Aus welchem Blickwinkel man es auch betrachtet, es ist eine ­Tatsache, dass es in Crailsheim nicht so viel preiswerten Wohnraum gibt, wie gebraucht wird. Damit steht die Stadt keineswegs allein da. „Es wurde jahrelang zu wenig Wohnungsbau betrieben, man ging einfach von einer falschen Entwicklung der Bevölkerung aus – dabei bilden die Asylbewerber nur die Spitze des Eisbergs“, sagte Marc Bosch, Leiter Wohn- und Gewerbebau bei der Wüstenrot Haus- und Städtebau GmbH und Vorstandsvorsitzender der Immobilienwirtschaft Stuttgart (IWS).

Nach Boschs Aussage fehlten mehr als 450 000 Wohnungen in Deutschland. Die Bauindustrie könne diesen Mangel auf Jahre gesehen nicht ausgleichen. Selbst wenn sie es schaffen würde, zeitnah Projekte umzusetzen, bliebe das Problem der hohen Baukosten bestehen. Erschwerend hinzu kämen ein knappes Angebot an Bauland, politische Reglementierungen und lange Genehmigungsverfahren. „Erst ab einer Miete von 14 Euro pro Quadratmeter ist eine Immobilie für den Bestandshalter kostendeckend“, sagte Bosch. Von einer bezahlbaren Wohnung spricht man bei einem Quadratmeterpreis von unter zehn Euro. „Hier trifft die Mietpreis-Vision von 9,50 Euro pro Quadratmeter auf eine Realmiete von 14 Euro pro Quadratmeter.“ Das Fazit des Experten: Ohne Subventionen, Grundstücksvergünstigungen und Außenentwicklung ist bezahlbares Wohnen künftig nicht möglich.
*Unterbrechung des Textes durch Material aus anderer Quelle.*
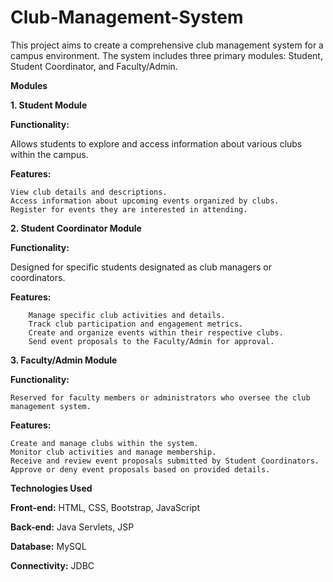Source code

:# Club-Management-System

This project aims to create a comprehensive club management system for a campus environment. The system includes three primary modules: Student, Student Coordinator, and Faculty/Admin.

**Modules**

**1. Student Module**

**Functionality:**

Allows students to explore and access information about various clubs within the campus.

**Features:**

    View club details and descriptions.
    Access information about upcoming events organized by clubs.
    Register for events they are interested in attending.

**2. Student Coordinator Module**

**Functionality:** 
    
Designed for specific students designated as club managers or coordinators.

**Features:**
    
        Manage specific club activities and details.
        Track club participation and engagement metrics.
        Create and organize events within their respective clubs.
        Send event proposals to the Faculty/Admin for approval.

**3. Faculty/Admin Module**

**Functionality:**
    
    Reserved for faculty members or administrators who oversee the club management system.
**Features:**
    
    Create and manage clubs within the system.
    Monitor club activities and manage membership.
    Receive and review event proposals submitted by Student Coordinators.
    Approve or deny event proposals based on provided details.

**Technologies Used**

**Front-end:** HTML, CSS, Bootstrap, JavaScript

**Back-end:** Java Servlets, JSP

**Database:** MySQL

**Connectivity:** JDBC
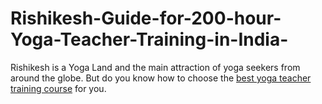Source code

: # Rishikesh-Guide-for-200-hour-Yoga-Teacher-Training-in-India-
Rishikesh is a Yoga Land and the main attraction of yoga seekers from around the globe. But do you know how to choose the <a href="https://www.rishikeshyogsansthan.com/200-hour-yoga-teacher-training-in-rishikesh.php">best yoga teacher training course</a> for you.
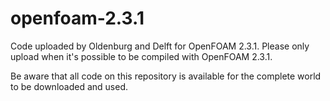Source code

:# openfoam-2.3.1

Code uploaded by Oldenburg and Delft for OpenFOAM 2.3.1. Please only upload when it's possible to be compiled with OpenFOAM 2.3.1.

Be aware that all code on this repository is available for the complete world to be downloaded and used.
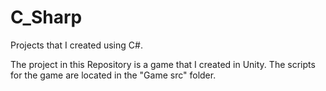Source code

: # C_Sharp
Projects that I created using C#.

The project in this Repository is a game that I created in Unity. The scripts for the game are located in the "Game src" folder.
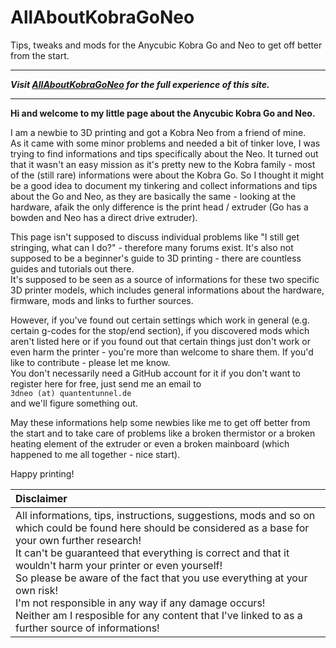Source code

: # AllAboutKobraGoNeo
Tips, tweaks and mods for the Anycubic Kobra Go and Neo to get off better from the start.
  
---  

***Visit [AllAboutKobraGoNeo](https://1coderookie.github.io/AllAboutKobraGoNeo/) for the full experience of this site.***

---
  
**Hi and welcome to my little page about the Anycubic Kobra Go and Neo.**  
  
I am a newbie to 3D printing and got a Kobra Neo from a friend of mine.  
As it came with some minor problems and needed a bit of tinker love, I was trying to find informations and tips specifically about the Neo. It turned out that it wasn't an easy mission as it's pretty new to the Kobra family - most of the (still rare) informations were about the Kobra Go. So I thought it might be a good idea to document my tinkering and collect informations and tips about the Go and Neo, as they are basically the same - looking at the hardware, afaik the only difference is the print head / extruder (Go has a bowden and Neo has a direct drive extruder).  
  
This page isn't supposed to discuss individual problems like "I still get stringing, what can I do?" - therefore many forums exist. It's also not supposed to be a beginner's guide to 3D printing - there are countless guides and tutorials out there.  
It's supposed to be seen as a source of informations for these two specific 3D printer models, which includes general informations about the hardware, firmware, mods and links to further sources.  
  
However, if you've found out certain settings which work in general (e.g. certain g-codes for the stop/end section), if you discovered mods which aren't listed here or if you found out that certain things just don't work or even harm the printer - you're more than welcome to share them. If you'd like to contribute - please let me know.  
You don't necessarily need a GitHub account for it if you don't want to register here for free, just send me an email to  <br> `3dneo (at) quantentunnel.de` </br> and we'll figure something out.   
  
May these informations help some newbies like me to get off better from the start and to take care of problems like a broken thermistor or a broken heating element of the extruder or even a broken mainboard (which happened to me all together - nice start).  
  
Happy printing!   
  
| Disclaimer |
|:-----------|
| All informations, tips, instructions, suggestions, mods and so on which could be found here should be considered as a base for your own further research! <br> It can't be guaranteed that everything is correct and that it wouldn't harm your printer or even yourself! <br> So please be aware of the fact that you use everything at your own risk! <br> I'm not responsible in any way if any damage occurs! <br> Neither am I resposible for any content that I've linked to as a further source of informations! |   

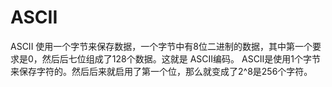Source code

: # ASCII

ASCII 使用一个字节来保存数据，一个字节中有8位二进制的数据，其中第一个要求是0，然后后七位组成了128个数据。这就是 ASCII编码。
ASCII是使用1个字节来保存字符的。然后后来就启用了第一个位，那么就变成了2^8是256个字符。
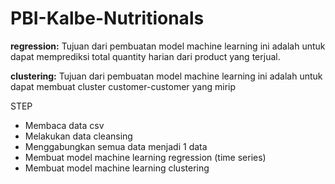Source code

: # PBI-Kalbe-Nutritionals

**regression:** Tujuan dari pembuatan model machine learning ini adalah untuk dapat memprediksi total quantity harian dari product yang terjual.

**clustering:** Tujuan dari pembuatan model machine learning ini adalah untuk dapat membuat cluster customer-customer yang mirip

STEP
*   Membaca data csv
*   Melakukan data cleansing
*   Menggabungkan semua data menjadi 1 data
*   Membuat model machine learning regression (time series)
*   Membuat model machine learning clustering
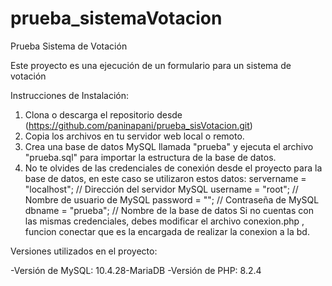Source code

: # prueba_sistemaVotacion

Prueba Sistema de Votación

Este proyecto es una ejecución  de un formulario para un sistema de votación 

Instrucciones de Instalación:
1. Clona o descarga el repositorio desde (https://github.com/paninapani/prueba_sisVotacion.git)
2. Copia los archivos en tu servidor web local o remoto.
3. Crea una base de datos MySQL llamada "prueba" y ejecuta el archivo "prueba.sql" para importar la estructura de la base de datos.
4. No te olvides de las credenciales de conexión desde el proyecto para la base de datos, en este caso se utilizaron estos datos:
 servername = "localhost"; // Dirección del servidor MySQL
    username = "root"; // Nombre de usuario de MySQL
    password = ""; // Contraseña de MySQL
    dbname = "prueba"; // Nombre de la base de datos
Si no cuentas con las mismas credenciales, debes modificar el archivo conexion.php , funcion conectar que es la encargada de realizar la conexion a la bd.

Versiones utilizados en el proyecto:

-Versión de MySQL: 10.4.28-MariaDB
-Versión de PHP: 8.2.4
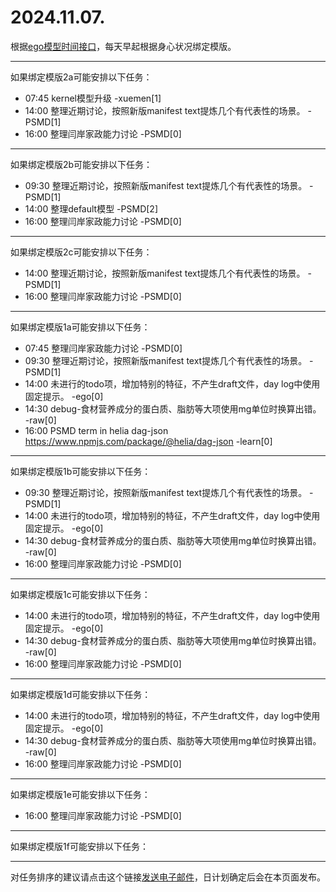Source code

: # 2024.11.07.

根据[ego模型时间接口](https://gitee.com/hyg/blog/blob/master/timeflow.md)，每天早起根据身心状况绑定模版。

---
如果绑定模版2a可能安排以下任务：

- 07:45	kernel模型升级 -xuemen[1]
- 14:00	整理近期讨论，按照新版manifest text提炼几个有代表性的场景。 -PSMD[1]
- 16:00	整理闫岸家政能力讨论 -PSMD[0]

---
如果绑定模版2b可能安排以下任务：

- 09:30	整理近期讨论，按照新版manifest text提炼几个有代表性的场景。 -PSMD[1]
- 14:00	整理default模型 -PSMD[2]
- 16:00	整理闫岸家政能力讨论 -PSMD[0]

---
如果绑定模版2c可能安排以下任务：

- 14:00	整理近期讨论，按照新版manifest text提炼几个有代表性的场景。 -PSMD[1]
- 16:00	整理闫岸家政能力讨论 -PSMD[0]

---
如果绑定模版1a可能安排以下任务：

- 07:45	整理闫岸家政能力讨论 -PSMD[0]
- 09:30	整理近期讨论，按照新版manifest text提炼几个有代表性的场景。 -PSMD[1]
- 14:00	未进行的todo项，增加特别的特征，不产生draft文件，day log中使用固定提示。 -ego[0]
- 14:30	debug-食材营养成分的蛋白质、脂肪等大项使用mg单位时换算出错。 -raw[0]
- 16:00	PSMD term in helia dag-json https://www.npmjs.com/package/@helia/dag-json -learn[0]

---
如果绑定模版1b可能安排以下任务：

- 09:30	整理近期讨论，按照新版manifest text提炼几个有代表性的场景。 -PSMD[1]
- 14:00	未进行的todo项，增加特别的特征，不产生draft文件，day log中使用固定提示。 -ego[0]
- 14:30	debug-食材营养成分的蛋白质、脂肪等大项使用mg单位时换算出错。 -raw[0]
- 16:00	整理闫岸家政能力讨论 -PSMD[0]

---
如果绑定模版1c可能安排以下任务：

- 14:00	未进行的todo项，增加特别的特征，不产生draft文件，day log中使用固定提示。 -ego[0]
- 14:30	debug-食材营养成分的蛋白质、脂肪等大项使用mg单位时换算出错。 -raw[0]
- 16:00	整理闫岸家政能力讨论 -PSMD[0]

---
如果绑定模版1d可能安排以下任务：

- 14:00	未进行的todo项，增加特别的特征，不产生draft文件，day log中使用固定提示。 -ego[0]
- 14:30	debug-食材营养成分的蛋白质、脂肪等大项使用mg单位时换算出错。 -raw[0]
- 16:00	整理闫岸家政能力讨论 -PSMD[0]

---
如果绑定模版1e可能安排以下任务：

- 16:00	整理闫岸家政能力讨论 -PSMD[0]

---
如果绑定模版1f可能安排以下任务：


---
对任务排序的建议请点击这个链接<a href="mailto:huangyg@mars22.com?subject=关于2024.11.07.任务排序的建议&body=date: 2024.11.07.%0D%0Afile: ../../blog/release/time/d.20241107.md%0D%0A---请勿修改邮件主题及以上内容---%0D%0A">发送电子邮件</a>，日计划确定后会在本页面发布。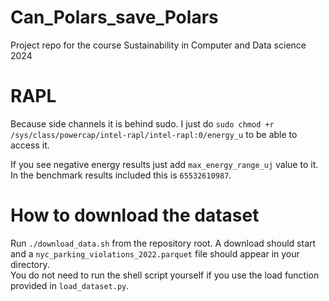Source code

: # Can_Polars_save_Polars
Project repo for the course Sustainability in Computer and Data science 2024

# RAPL
Because side channels it is behind sudo. I just do `sudo chmod +r /sys/class/powercap/intel-rapl/intel-rapl:0/energy_u` to be able to access it.

If you see negative energy results just add `max_energy_range_uj` value to it. In the benchmark results included this is `65532610987`.

# How to download the dataset  
Run <code>./download_data.sh</code> from the repository root. A download should start and a <code>nyc_parking_violations_2022.parquet</code> file should appear in your directory.  
You do not need to run the shell script yourself if you use the load function provided in
<code>load_dataset.py</code>.
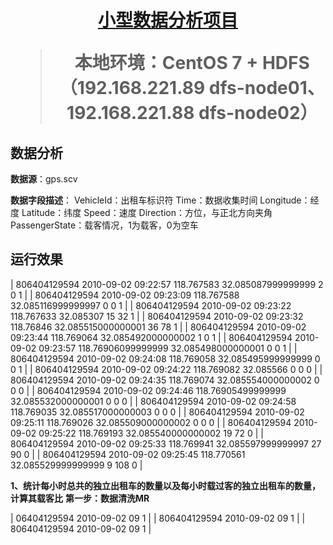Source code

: <h1 align="center"><a href="https://github.com/2020chen/JAVA-dataAnalysis" target="_blank">小型数据分析项目</a></h>

> 本地环境：CentOS 7 + HDFS（192.168.221.89 dfs-node01、192.168.221.88 dfs-node02）
  
## 数据分析
**数据源**：gps.scv

**数据字段描述**：
    VehicleId：出租车标识符
    Time：数据收集时间
    Longitude：经度
    Latitude：纬度
    Speed：速度
    Direction：方位，与正北方向夹角
    PassengerState：载客情况，1为载客，0为空车
    
## 运行效果

| 806404129594	2010-09-02 09:22:57	118.767583	32.085087999999999	2	0	1 |
| 806404129594	2010-09-02 09:23:09	118.767588	32.085116999999997	0	0	1 |
| 806404129594	2010-09-02 09:23:22	118.767633	32.085307	        15	32	1 |
| 806404129594	2010-09-02 09:23:32	118.76846	32.085515000000001	36	78	1 |
| 806404129594	2010-09-02 09:23:44	118.769064	32.085492000000002	1	0	1 |
| 806404129594	2010-09-02 09:23:57	118.76906099999999	32.085498000000001	0	0	1 |
| 806404129594	2010-09-02 09:24:08	118.769058	32.085495999999999	0	0	1 |
| 806404129594	2010-09-02 09:24:22	118.769082	32.085566	0	0	0 |
| 806404129594	2010-09-02 09:24:35	118.769074	32.085554000000002	0	0	0 |
| 806404129594	2010-09-02 09:24:46	118.76905499999999	32.085532000000001	0	0	0 |
| 806404129594	2010-09-02 09:24:58	118.769035	32.085517000000003	0	0	0 |
| 806404129594	2010-09-02 09:25:11	118.769026	32.085509000000002	0	0	0 |
| 806404129594	2010-09-02 09:25:22	118.769193	32.085540000000002	19	72	0 |
| 806404129594	2010-09-02 09:25:33	118.769941	32.085597999999997	27	90	0 |
| 806404129594	2010-09-02 09:25:45	118.770561	32.085529999999999	9	108	0 |

**1、统计每小时总共的独立出租车的数量以及每小时载过客的独立出租车的数量，计算其载客比**
**第一步：数据清洗MR**

| 06404129594  	2010-09-02 09	1 |
| 806404129594	2010-09-02 09	1 |
| 806404129594	2010-09-02 09	1 |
„Macht sozialer Wohnungsbau dann überhaupt Sinn?“, wollte der CDU-Fraktionsvorsitzende Gerhard Neidlein wissen. Die Antwort des Experten war eindeutig: „Investoren, die sozialen Wohnungsbau betreiben, holen sich ihr Geld über andere, hochpreisige Projekte wieder rein. Anders geht es nicht.“ Die Kommune müsse in jedem Fall Geld in die Hand nehmen – egal ob sie selber baue oder bauen lasse und später subventioniere. Auch eine kommunale Baugenossenschaft sei kein Allheilmittel, weil auch sie mit Geldmitteln ausgestattet werden müssen.

In manchen Städten gibt es eine Sozialwohnungsquote. Auch in Crailsheim wäre dies möglich. „Welche Quote wäre für Crailsheim sinnvoll?“, fragte Hermann Wagner (AWV). Möglich wäre alles, was unter 50 Prozent liege, sinnvoll wären 20 bis 25 Prozent, antwortete Marc Bosch. „Aber: Es muss refinanziert werden.“

Aus den Reihen der SPD schlug Wolfgang Ansel vor, dass die Stadt selber kleinere Wohnprojekte realisieren und den Mietpreis subventionieren könne. Dies hielt Bosch jedoch für keine praktikable Lösung. „Als Betriebswirt kriege ich das nicht zusammen: Erst bauen, dann subventionieren – das ist doppelt gemoppelt.“

Wilfried Kraft (Grüne) fragte sich, ob überhaupt ein Investor Interesse daran hätte, in Crailsheim zu bauen. „Ich denke, wir müssen selber Geld in die Hand nehmen“, so Kraft.

Am Ende werde es wohl eine Mosaiklösung geben, vermutete Erster Bürgermeister Harald Rilk: „Ich kann mir vorstellen, dass eine Mischform Sinn macht: einerseits selber Gebäude zu erstellen und andererseits Investoren zu suchen, die Projekte verwirklichen. Ich glaube nicht, dass es nur eine Lösung gibt.“

Umdenken ist nötig

Herbert Holl erinnerte daran, dass bezahlbare Wohnungen in mehrstöckigen Gebäuden zu finden sind. „Das bedeutet: Wir brauchen Baugebiete, in denen Geschosswohnungsbau möglich ist. Bisher haben wir überwiegend Baugebiete für Einfamilienhäuser. Da müssen wir in Crailsheim stark umdenken“, so der Baubürgermeister.